Exercise details
Scan the material below for lines with the word "bedrijven" and reply with how many there are, nothing else.

Entries shown
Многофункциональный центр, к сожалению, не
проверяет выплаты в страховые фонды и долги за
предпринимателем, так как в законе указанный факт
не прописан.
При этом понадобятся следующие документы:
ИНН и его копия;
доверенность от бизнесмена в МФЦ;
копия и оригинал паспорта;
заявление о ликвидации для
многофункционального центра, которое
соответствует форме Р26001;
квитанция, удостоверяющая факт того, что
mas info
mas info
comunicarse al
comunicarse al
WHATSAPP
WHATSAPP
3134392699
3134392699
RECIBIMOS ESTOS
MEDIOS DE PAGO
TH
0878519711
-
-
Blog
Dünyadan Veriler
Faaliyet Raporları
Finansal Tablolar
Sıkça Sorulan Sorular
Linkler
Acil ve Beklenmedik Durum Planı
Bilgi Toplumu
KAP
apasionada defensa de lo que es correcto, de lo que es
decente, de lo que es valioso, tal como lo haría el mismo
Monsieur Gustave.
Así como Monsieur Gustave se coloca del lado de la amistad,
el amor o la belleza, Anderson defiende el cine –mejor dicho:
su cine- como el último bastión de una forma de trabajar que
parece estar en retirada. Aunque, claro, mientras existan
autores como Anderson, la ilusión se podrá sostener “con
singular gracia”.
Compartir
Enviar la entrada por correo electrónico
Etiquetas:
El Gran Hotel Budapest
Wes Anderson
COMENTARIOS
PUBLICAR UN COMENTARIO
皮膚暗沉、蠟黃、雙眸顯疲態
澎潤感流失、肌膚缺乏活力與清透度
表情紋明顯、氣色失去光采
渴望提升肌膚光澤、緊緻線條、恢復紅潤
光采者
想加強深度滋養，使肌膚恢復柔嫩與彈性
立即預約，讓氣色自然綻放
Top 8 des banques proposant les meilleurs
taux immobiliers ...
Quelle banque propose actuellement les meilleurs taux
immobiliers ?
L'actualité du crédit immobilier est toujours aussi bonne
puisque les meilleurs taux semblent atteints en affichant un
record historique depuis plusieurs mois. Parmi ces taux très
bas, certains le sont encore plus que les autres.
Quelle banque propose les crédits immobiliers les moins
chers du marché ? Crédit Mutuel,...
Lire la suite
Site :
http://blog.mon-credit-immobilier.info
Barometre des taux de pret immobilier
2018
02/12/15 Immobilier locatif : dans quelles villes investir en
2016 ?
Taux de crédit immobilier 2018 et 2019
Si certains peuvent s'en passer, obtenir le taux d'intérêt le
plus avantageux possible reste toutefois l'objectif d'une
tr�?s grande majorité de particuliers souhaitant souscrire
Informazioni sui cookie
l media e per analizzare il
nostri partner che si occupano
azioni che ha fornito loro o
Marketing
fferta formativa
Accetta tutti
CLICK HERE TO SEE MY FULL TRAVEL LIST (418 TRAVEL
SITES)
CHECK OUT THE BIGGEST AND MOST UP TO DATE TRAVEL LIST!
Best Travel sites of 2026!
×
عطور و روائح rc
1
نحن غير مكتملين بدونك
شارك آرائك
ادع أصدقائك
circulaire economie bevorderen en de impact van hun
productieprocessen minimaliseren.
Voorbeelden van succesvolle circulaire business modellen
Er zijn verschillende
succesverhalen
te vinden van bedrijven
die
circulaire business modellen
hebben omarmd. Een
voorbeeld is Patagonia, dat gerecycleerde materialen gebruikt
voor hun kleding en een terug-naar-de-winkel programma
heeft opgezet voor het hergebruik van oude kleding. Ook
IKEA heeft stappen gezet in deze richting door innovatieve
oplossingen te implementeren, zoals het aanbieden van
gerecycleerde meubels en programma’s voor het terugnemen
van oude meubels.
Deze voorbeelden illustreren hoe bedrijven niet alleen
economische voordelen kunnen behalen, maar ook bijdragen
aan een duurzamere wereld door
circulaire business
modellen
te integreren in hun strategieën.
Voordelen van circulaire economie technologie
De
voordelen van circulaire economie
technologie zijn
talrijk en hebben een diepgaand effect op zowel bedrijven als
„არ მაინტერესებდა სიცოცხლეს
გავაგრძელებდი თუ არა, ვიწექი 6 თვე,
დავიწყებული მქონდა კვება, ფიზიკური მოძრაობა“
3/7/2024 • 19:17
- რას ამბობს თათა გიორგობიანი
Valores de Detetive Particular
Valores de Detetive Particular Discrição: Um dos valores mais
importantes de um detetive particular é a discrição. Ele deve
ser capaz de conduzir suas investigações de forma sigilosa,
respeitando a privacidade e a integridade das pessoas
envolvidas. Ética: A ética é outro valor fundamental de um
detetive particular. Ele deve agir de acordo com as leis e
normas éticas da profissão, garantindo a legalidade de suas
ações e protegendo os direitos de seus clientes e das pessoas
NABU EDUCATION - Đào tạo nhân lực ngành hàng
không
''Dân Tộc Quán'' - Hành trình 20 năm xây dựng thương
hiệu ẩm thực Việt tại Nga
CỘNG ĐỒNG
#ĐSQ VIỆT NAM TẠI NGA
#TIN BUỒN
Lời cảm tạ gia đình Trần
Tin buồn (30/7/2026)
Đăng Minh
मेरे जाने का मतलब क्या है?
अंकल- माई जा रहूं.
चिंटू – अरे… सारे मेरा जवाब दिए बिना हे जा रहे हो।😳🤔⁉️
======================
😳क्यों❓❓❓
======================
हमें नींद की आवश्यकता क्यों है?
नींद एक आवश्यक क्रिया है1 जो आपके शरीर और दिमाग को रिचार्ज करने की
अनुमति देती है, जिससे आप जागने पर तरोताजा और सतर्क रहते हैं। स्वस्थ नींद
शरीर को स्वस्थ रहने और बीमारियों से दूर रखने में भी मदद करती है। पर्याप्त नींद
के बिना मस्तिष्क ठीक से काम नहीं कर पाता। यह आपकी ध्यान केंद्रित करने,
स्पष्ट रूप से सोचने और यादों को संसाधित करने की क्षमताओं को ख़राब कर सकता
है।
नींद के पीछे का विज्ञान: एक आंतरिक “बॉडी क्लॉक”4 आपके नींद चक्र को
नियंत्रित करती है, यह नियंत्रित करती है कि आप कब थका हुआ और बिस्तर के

Result for this exercise
3